As for this, discussed a possible approach with Clay earlier today that I'm working on atm where I'm going to trial this.
In the render server we'll now have 3 states for each instance: auto, static and `dynamic. The default being auto.
Then in our culling implementation:
- If an object is paired to light, we mark light dirty causing static maps to re-render, but we leave the mode alone
- If an object is unpaired from light and is auto, mark it as dynamic and mark light dirty
- If an object that is paired to light, is auto and moves, mark it as dynamic and mark effected lights as dirty
This means that in a few frames all objects that should be dynamic will automatically be marked as dynamic. In the editor this will often result in static objects becoming dynamic until a scene reloads, but I don't see that as a problem but it will need to be in the documentation.
It also means that if you mark an object as dynamic from the start, rendering happens correct from the start. It also means that if you mark an object as static, we keep treating it as static even if you move it. This can be desired in certain cases where an object may move once.

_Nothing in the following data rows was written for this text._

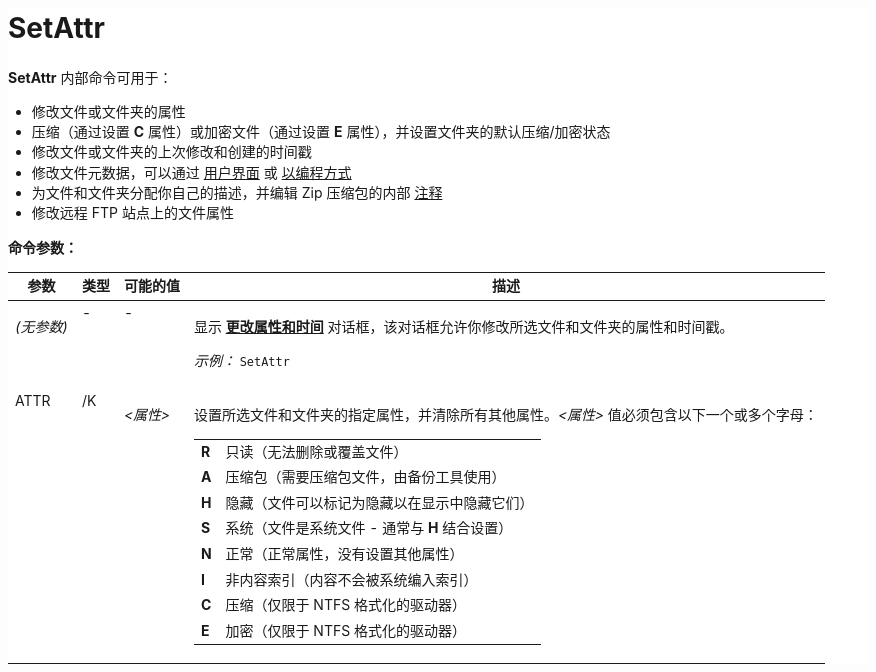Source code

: # SetAttr
**SetAttr** 内部命令可用于：

- 修改文件或文件夹的属性
- 压缩（通过设置 **C** 属性）或加密文件（通过设置 **E** 属性），并设置文件夹的默认压缩/加密状态
- 修改文件或文件夹的上次修改和创建的时间戳
- 修改文件元数据，可以通过 [用户界面](/Manual/file_operations/editing_metadata/README.zh.md) 或 [以编程方式](../../metadata_keywords/keywords_for_setattr_meta.zh.md)
- 为文件和文件夹分配你自己的描述，并编辑 Zip 压缩包的内部 [注释](/Manual/file_operations/creating_archives/zip_files/zip_comment.zh.md)
- 修改远程 FTP 站点上的文件属性

**命令参数：**

<table>
<thead><tr><th>
参数</th><th>
类型</th><th>
可能的值</th><th>
描述
</th></tr></thead><tbody><tr><td>

*(无参数)*</td><td>
-</td><td>
-</td><td>

显示 **[更改属性和时间](/Manual/file_operations/changing_attributes.zh.md)** 对话框，该对话框允许你修改所选文件和文件夹的属性和时间戳。

*示例：* `SetAttr`
</td></tr><tr><td>
ATTR</td><td>
/K</td><td>

*\<属性\>*</td><td>

设置所选文件和文件夹的指定属性，并清除所有其他属性。*<属性>* 值必须包含以下一个或多个字母：

|       |                                                                        |
|-------|------------------------------------------------------------------------|
| **R** | 只读（无法删除或覆盖文件）                    |
| **A** | 压缩包（需要压缩包文件，由备份工具使用）              |
| **H** | 隐藏（文件可以标记为隐藏以在显示中隐藏它们）   |
| **S** | 系统（文件是系统文件 - 通常与 **H** 结合设置） |
| **N** | 正常（正常属性，没有设置其他属性）           |
| **I** | 非内容索引（内容不会被系统编入索引）       |
| **C** | 压缩（仅限于 NTFS 格式化的驱动器）                             |
| **E** | 加密（仅限于 NTFS 格式化的驱动器）                              |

The status is only changed within the rendering server, on the node we keep the value as set by the user.
For auto mode:
- When an object is first added, if you treat it as static (until moved again) then fast lifetime objects (e.g. bullet hell) will continually cause static shadow map redraws, negating the benefits.
- If you treat it as dynamic until it has stayed still for e.g. a couple of seconds, then this could work (you could also do a "bulk update" of the static shadows), but might be a bit more complex to get working, as you'd need some kind of timer list on moving the auto objects from dynamic to static. (This could also potentially work with physics objects that are sleeping until moved by another object.. so could go dynamic -> static -> dynamic multiple times)

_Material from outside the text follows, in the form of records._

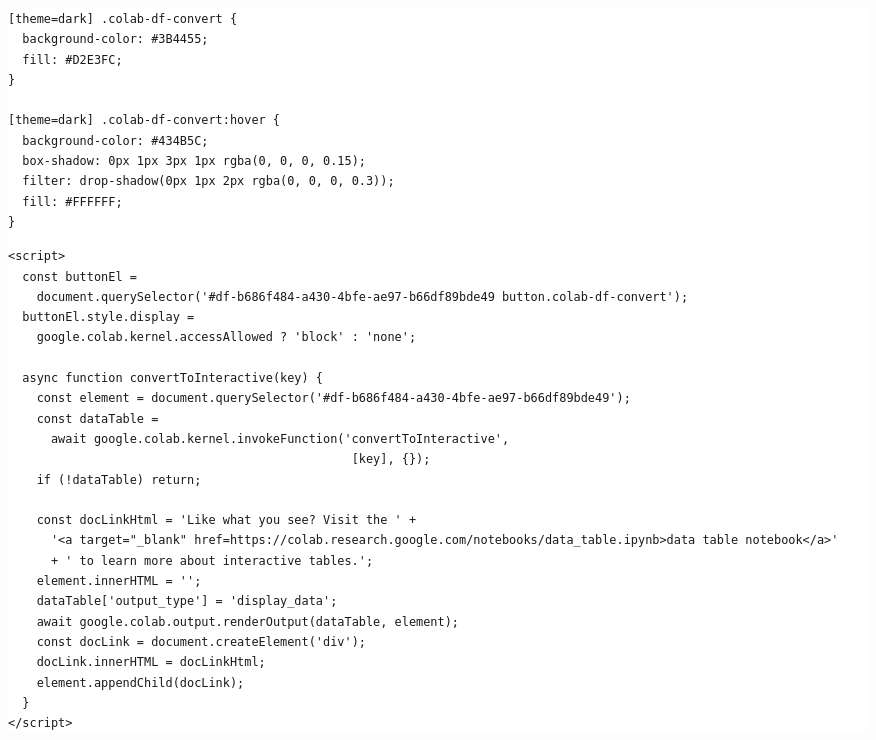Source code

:     [theme=dark] .colab-df-convert {
      background-color: #3B4455;
      fill: #D2E3FC;
    }

    [theme=dark] .colab-df-convert:hover {
      background-color: #434B5C;
      box-shadow: 0px 1px 3px 1px rgba(0, 0, 0, 0.15);
      filter: drop-shadow(0px 1px 2px rgba(0, 0, 0, 0.3));
      fill: #FFFFFF;
    }
  </style>

    <script>
      const buttonEl =
        document.querySelector('#df-b686f484-a430-4bfe-ae97-b66df89bde49 button.colab-df-convert');
      buttonEl.style.display =
        google.colab.kernel.accessAllowed ? 'block' : 'none';

      async function convertToInteractive(key) {
        const element = document.querySelector('#df-b686f484-a430-4bfe-ae97-b66df89bde49');
        const dataTable =
          await google.colab.kernel.invokeFunction('convertToInteractive',
                                                    [key], {});
        if (!dataTable) return;

        const docLinkHtml = 'Like what you see? Visit the ' +
          '<a target="_blank" href=https://colab.research.google.com/notebooks/data_table.ipynb>data table notebook</a>'
          + ' to learn more about interactive tables.';
        element.innerHTML = '';
        dataTable['output_type'] = 'display_data';
        await google.colab.output.renderOutput(dataTable, element);
        const docLink = document.createElement('div');
        docLink.innerHTML = docLinkHtml;
        element.appendChild(docLink);
      }
    </script>
  </div>


<div id="df-aeb9c291-be08-4523-9d6d-89d2d0628e44">
  <button class="colab-df-quickchart" onclick="quickchart('df-aeb9c291-be08-4523-9d6d-89d2d0628e44')"
            title="Suggest charts"
            style="display:none;">

<svg xmlns="http://www.w3.org/2000/svg" height="24px"viewBox="0 0 24 24"
     width="24px">
    <g>
        <path d="M19 3H5c-1.1 0-2 .9-2 2v14c0 1.1.9 2 2 2h14c1.1 0 2-.9 2-2V5c0-1.1-.9-2-2-2zM9 17H7v-7h2v7zm4 0h-2V7h2v10zm4 0h-2v-4h2v4z"/>
    </g>
</svg>
  </button>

If the light didn't move, anything that enters it's list is dynamic.. One only needs to update the "Static List" when the light is Spawned and when it moves, and when a user marked static object is inserted, otherwise treat as dynamic.
Likewise it'd make sense to make sure that you know the relative transforms of Light and Static objects so that you can determine if they're moving in sync, thus not needing to be updated, however this is likely a future optimization
@lawnjelly the problem is that I'm trying to fit this in with the current way things are working without rewriting the entire system. No automatic logic is going to be perfect, at some point it will be up to the user to finetune things by manually marking things as static or dynamic in edge cases where the automatic logic gets it wrong (like your bullet hell example).

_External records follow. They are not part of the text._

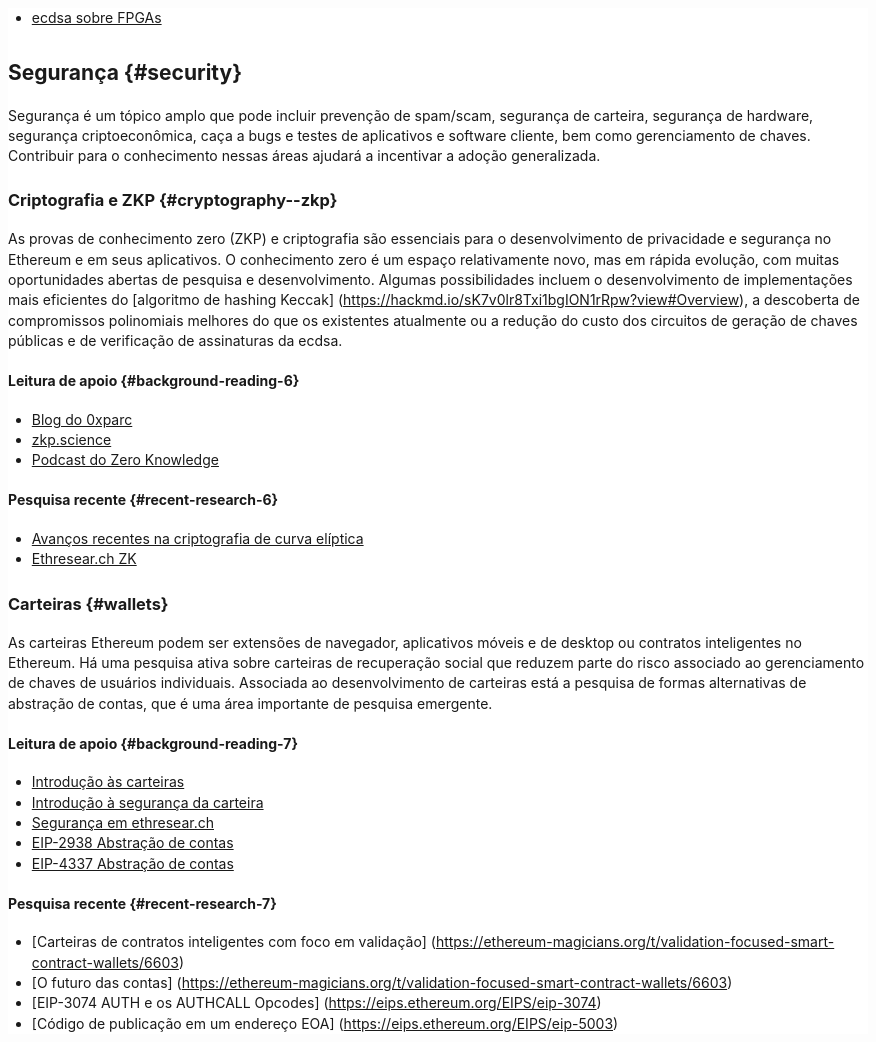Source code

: - [ecdsa sobre FPGAs](https://ethresear.ch/t/does-ecdsa-on-fpga-solve-the-scaling-problem/6738)

## Segurança {#security}

Segurança é um tópico amplo que pode incluir prevenção de spam/scam, segurança de carteira, segurança de hardware, segurança criptoeconômica, caça a bugs e testes de aplicativos e software cliente, bem como gerenciamento de chaves. Contribuir para o conhecimento nessas áreas ajudará a incentivar a adoção generalizada.

### Criptografia e ZKP {#cryptography--zkp}

As provas de conhecimento zero (ZKP) e criptografia são essenciais para o desenvolvimento de privacidade e segurança no Ethereum e em seus aplicativos. O conhecimento zero é um espaço relativamente novo, mas em rápida evolução, com muitas oportunidades abertas de pesquisa e desenvolvimento. Algumas possibilidades incluem o desenvolvimento de implementações mais eficientes do [algoritmo de hashing Keccak] (https://hackmd.io/sK7v0lr8Txi1bgION1rRpw?view#Overview), a descoberta de compromissos polinomiais melhores do que os existentes atualmente ou a redução do custo dos circuitos de geração de chaves públicas e de verificação de assinaturas da ecdsa.

#### Leitura de apoio {#background-reading-6}

- [Blog do 0xparc](https://0xparc.org/blog)
- [zkp.science](https://zkp.science/)
- [Podcast do Zero Knowledge](https://zeroknowledge.fm/)

#### Pesquisa recente {#recent-research-6}

- [Avanços recentes na criptografia de curva elíptica](https://ethresear.ch/t/the-ec-fft-algorithm-without-elliptic-curve-and-isogenies/11346)
- [Ethresear.ch ZK](https://ethresear.ch/c/zk-s-nt-arks/13)

### Carteiras {#wallets}

As carteiras Ethereum podem ser extensões de navegador, aplicativos móveis e de desktop ou contratos inteligentes no Ethereum. Há uma pesquisa ativa sobre carteiras de recuperação social que reduzem parte do risco associado ao gerenciamento de chaves de usuários individuais. Associada ao desenvolvimento de carteiras está a pesquisa de formas alternativas de abstração de contas, que é uma área importante de pesquisa emergente.

#### Leitura de apoio {#background-reading-7}

- [Introdução às carteiras](/wallets/)
- [Introdução à segurança da carteira](/security/)
- [Segurança em ethresear.ch](https://ethresear.ch/tag/security)
- [EIP-2938 Abstração de contas](https://eips.ethereum.org/EIPS/eip-2938)
- [EIP-4337 Abstração de contas](https://eips.ethereum.org/EIPS/eip-4337)

#### Pesquisa recente {#recent-research-7}

- [Carteiras de contratos inteligentes com foco em validação] (https://ethereum-magicians.org/t/validation-focused-smart-contract-wallets/6603)
- [O futuro das contas] (https://ethereum-magicians.org/t/validation-focused-smart-contract-wallets/6603)
- [EIP-3074 AUTH e os AUTHCALL Opcodes] (https://eips.ethereum.org/EIPS/eip-3074)
- [Código de publicação em um endereço EOA] (https://eips.ethereum.org/EIPS/eip-5003)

@mrjustaguy kind of the same answer, the list is re-build every frame as part of the culling logic. I'm trying to stay within the current confines of the rendering engine without a complete redesign. In essence what I'm attempting has the same result but relying on the current dependency approach where changes to position are broadcast
Ok, the automatic logic seems to work decently enough, the biggest problem I've identified atm is that when you turn around, our current logic for identifying which lights are assigned to the shadow maps pretty aggressively reorders them as lights enter/exit the frustum. This will need to be improved as everytime this happens the static maps are updated and we loose any benefit from this approach.
@Calinou we also need to think about how to benchmark this, we definately need to see if the change does not have negative effects when this approach is turned off, and we need to think of some way that tests performance both in best and worse case scenarios (i.e. player moving forward, vs player turning). I wonder if we can come up with a more efficient test project than I'm using right now as it's hard to tell how much the shadowmap rendering impacts performance when physics and normal rendering get in the way.
I'm also still looking into a GPU validations error but it may be one that I've already solved in another PR.
Marking this PR ready for review as I think all the core logic is in place.